Theater Kid: A Broadway Memoir by Jeffrey Seller  Readers may be discouraged when they discover that the first third of this memoir by the guy who produced Rent, Avenue Q and Hamilton is devoted to his hardscrabble childhood and college years but they should stick with it cause they’ll be delighted once Seller moves into the development of Rent and what it takes to make it in the business end of show business.

To Repair the World: Zelda Fichandler and the Transformation of American Theater by Mary B. Robinson  This loving but warts-and-all oral history pays long overdue tribute to the woman who created Washington's Arena Stage, midwifed the regional theater movement and nurtured generations of up-and-coming theater makers at New York University’s Tisch School of the Arts.   

The Unbecoming of Margaret Wolf by Isa Arsén  Two very attractive actors enter into an unconventional marriage, get caught up with a pill-pushing Dr. Feelgood-style shrink and become entangled with the mob as it moves its illicit businesses west in this 1950s-era melodrama that is just begging to be a streaming series.

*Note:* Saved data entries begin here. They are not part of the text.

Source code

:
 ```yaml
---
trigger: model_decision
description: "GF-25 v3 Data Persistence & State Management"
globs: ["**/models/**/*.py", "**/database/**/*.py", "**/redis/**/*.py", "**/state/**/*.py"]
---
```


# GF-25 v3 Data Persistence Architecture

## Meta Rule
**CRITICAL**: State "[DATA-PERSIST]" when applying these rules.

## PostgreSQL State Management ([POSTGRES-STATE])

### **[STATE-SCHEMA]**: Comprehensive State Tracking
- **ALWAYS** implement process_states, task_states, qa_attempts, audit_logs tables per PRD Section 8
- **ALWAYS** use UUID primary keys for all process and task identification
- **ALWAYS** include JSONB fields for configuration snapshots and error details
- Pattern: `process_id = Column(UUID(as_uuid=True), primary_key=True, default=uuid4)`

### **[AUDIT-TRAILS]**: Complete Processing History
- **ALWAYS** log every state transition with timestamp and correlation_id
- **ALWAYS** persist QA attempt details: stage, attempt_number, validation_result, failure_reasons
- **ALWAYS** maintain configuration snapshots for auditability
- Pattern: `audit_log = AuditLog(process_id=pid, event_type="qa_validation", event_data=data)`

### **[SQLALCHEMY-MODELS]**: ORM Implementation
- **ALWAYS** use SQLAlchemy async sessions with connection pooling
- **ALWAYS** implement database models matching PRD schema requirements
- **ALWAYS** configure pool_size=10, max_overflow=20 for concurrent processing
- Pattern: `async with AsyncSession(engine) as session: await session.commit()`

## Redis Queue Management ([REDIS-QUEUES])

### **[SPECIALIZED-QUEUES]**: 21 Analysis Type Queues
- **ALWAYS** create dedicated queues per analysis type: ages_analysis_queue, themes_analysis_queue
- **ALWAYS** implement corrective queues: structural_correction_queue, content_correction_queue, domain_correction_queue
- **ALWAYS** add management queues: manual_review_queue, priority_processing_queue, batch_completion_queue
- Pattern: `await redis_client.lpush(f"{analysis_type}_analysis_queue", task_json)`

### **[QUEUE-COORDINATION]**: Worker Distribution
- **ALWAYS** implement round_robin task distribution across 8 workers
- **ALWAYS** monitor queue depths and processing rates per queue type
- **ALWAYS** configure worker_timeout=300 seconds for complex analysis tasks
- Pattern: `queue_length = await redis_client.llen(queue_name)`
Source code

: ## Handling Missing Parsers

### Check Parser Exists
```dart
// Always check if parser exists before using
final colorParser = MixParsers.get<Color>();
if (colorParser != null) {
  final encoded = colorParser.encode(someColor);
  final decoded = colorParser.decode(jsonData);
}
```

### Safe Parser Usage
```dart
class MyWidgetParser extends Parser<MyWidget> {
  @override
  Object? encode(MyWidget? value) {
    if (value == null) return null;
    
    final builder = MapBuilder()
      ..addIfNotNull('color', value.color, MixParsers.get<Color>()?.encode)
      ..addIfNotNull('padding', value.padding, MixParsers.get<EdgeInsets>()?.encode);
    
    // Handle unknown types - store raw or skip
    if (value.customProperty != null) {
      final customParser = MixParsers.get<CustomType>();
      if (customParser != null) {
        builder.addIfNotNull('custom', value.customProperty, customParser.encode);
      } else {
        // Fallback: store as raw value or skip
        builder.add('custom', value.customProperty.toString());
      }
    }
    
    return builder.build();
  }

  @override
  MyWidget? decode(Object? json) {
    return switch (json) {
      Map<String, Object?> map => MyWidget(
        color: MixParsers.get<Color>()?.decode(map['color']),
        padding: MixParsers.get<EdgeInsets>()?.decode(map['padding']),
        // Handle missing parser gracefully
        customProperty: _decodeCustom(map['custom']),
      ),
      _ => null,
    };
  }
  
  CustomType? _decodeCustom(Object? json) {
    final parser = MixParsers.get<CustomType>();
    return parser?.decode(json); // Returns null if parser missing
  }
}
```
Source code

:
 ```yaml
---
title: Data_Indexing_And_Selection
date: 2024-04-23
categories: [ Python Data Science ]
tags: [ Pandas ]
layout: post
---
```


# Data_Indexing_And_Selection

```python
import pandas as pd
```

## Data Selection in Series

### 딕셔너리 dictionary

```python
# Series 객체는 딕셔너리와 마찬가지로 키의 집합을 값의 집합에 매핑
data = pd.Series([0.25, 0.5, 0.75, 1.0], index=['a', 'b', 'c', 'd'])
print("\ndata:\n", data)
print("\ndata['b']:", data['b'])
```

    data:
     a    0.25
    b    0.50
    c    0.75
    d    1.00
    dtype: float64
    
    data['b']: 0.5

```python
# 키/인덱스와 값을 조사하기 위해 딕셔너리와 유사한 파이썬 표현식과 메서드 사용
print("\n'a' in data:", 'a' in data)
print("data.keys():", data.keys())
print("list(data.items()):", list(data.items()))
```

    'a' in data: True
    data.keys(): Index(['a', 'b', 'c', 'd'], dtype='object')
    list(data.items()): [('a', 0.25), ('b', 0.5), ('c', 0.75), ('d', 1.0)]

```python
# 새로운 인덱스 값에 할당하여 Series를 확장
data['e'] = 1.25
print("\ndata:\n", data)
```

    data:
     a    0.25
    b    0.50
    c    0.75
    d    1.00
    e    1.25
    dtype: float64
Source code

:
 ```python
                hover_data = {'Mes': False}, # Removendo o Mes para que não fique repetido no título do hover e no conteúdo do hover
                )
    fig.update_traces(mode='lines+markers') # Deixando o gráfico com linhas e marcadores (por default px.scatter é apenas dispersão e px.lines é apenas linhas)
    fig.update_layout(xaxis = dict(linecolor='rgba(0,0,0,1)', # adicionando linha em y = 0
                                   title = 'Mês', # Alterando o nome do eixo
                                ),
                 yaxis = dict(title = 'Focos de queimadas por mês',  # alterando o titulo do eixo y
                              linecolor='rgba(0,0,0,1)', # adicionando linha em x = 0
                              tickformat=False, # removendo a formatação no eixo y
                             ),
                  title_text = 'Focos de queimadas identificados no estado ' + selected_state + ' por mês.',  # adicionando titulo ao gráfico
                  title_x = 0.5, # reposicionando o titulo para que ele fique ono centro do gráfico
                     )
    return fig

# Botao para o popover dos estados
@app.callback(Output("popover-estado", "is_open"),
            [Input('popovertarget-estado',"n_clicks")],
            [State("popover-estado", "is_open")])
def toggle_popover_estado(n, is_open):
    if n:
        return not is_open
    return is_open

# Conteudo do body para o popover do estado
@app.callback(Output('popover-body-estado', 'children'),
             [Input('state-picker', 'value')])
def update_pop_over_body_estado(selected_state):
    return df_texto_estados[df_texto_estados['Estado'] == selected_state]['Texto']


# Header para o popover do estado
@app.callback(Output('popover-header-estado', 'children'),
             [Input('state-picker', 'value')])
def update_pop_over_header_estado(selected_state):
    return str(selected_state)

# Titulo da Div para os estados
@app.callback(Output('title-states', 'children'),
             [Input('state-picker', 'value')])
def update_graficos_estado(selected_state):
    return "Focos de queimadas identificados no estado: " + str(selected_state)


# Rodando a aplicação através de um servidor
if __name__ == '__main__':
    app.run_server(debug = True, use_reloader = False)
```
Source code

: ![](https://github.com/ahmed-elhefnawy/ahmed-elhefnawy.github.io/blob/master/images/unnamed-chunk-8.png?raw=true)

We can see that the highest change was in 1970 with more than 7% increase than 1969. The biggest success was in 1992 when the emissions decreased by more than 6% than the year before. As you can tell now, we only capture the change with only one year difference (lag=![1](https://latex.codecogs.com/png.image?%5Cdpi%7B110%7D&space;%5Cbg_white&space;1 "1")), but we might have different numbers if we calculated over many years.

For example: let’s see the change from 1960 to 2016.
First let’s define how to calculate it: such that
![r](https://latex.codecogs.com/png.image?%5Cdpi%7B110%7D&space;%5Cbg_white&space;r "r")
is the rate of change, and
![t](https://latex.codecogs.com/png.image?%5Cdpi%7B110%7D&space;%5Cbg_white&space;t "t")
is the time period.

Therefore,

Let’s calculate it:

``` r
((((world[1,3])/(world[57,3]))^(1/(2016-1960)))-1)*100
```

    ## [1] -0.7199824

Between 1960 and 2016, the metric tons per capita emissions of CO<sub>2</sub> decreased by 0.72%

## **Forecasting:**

Finally, as always, if you’re looking for even more to read, here are the links to my suggestions from previous years:

2024

2023

2022


 

 

 

  

 

 


 


June 7, 2025

Praise for the Reimagined Myth of "Eurydice"

In most tellings of the myth about the ill-fated love story between Orpheus and Eurydice that famously has him going to the underworld to bring her back from the dead, he gets top billing and sometimes he even flies solo in the title as in the 17th century opera “L'Orfeo” or the 1959 film “Black Orpheus.” But that’s not the case with Sarah Ruhl’s 2003 play Eurydice, which is currently being revived at Signature Theatre.  
Ruhl's version not only centers the story on Eurydice but offers a rival for her affection in the form of her dead father whose love for his daughter is so strong that he maintains his memories of their times together on earth even though it’s made clear that such recollections are usually wiped away in the afterlife.

Ruhl wrote the play while she was mourning the death of her own father and those feelings of grief and longing ripple through Eurydice. She had originally intended to be a poet and Ruhl's plays, particularly her early work, sometimes have the enigmatic quality of modernist verse, which can make them challenging to grasp. 

But the director Les Waters has made a specialty of translating Ruhl’s works, having staged 14 productions of them (click here to read an interview with the two of them). This is Waters' third go at Eurydice and although I didn’t see his earlier ones or the opera that Ruhl created in 2020 with the composer Matthew Aucoin, it’s hard to imagine a more hauntingly effective production than this.

That’s due in large part to the moving performances by Maya Hawke in the title role and Brian D’Arcy James as her father. There’s been a lot of badmouthing about nepo babies, the children of famous people who get prominent roles in movies and plays, and I confess that I rolled my eyes when I heard that Hawke was getting this one. But what’s seldom said in such conversations is thatcredit nature or nurturetalent sometimes runs in families. 

Or at least so it seems with Hawke, the daughter of the much-acclaimed actors Uma Thurman and Ethan Hawke, who imbues Eurydice with a passionate intelligence that allows her to be simultaneously feisty and vulnerable and totally deserving of having the play named after her (click here for more about the actress). 

I had no reservations about D’Arcy James, who I’m convinced can do anything. And here he makes the father the ideal parent we all yearn to have as he tenderly reassures Eurydice when she arrives in the afterlife, patiently rekindles their relationship and then selflessly lets her go when Orpheus comes to reclaim her.

There are elements in this production—the commedia-costumed chorus called the Stones, the tricycle-riding Lord of the Underworld—that still left me scratching my head. But perhaps because I’m still working my way through a profound loss of my own, I found particular comfort in the play’s final image that suggests that in the end, and even beyond in oblivion, real love survives.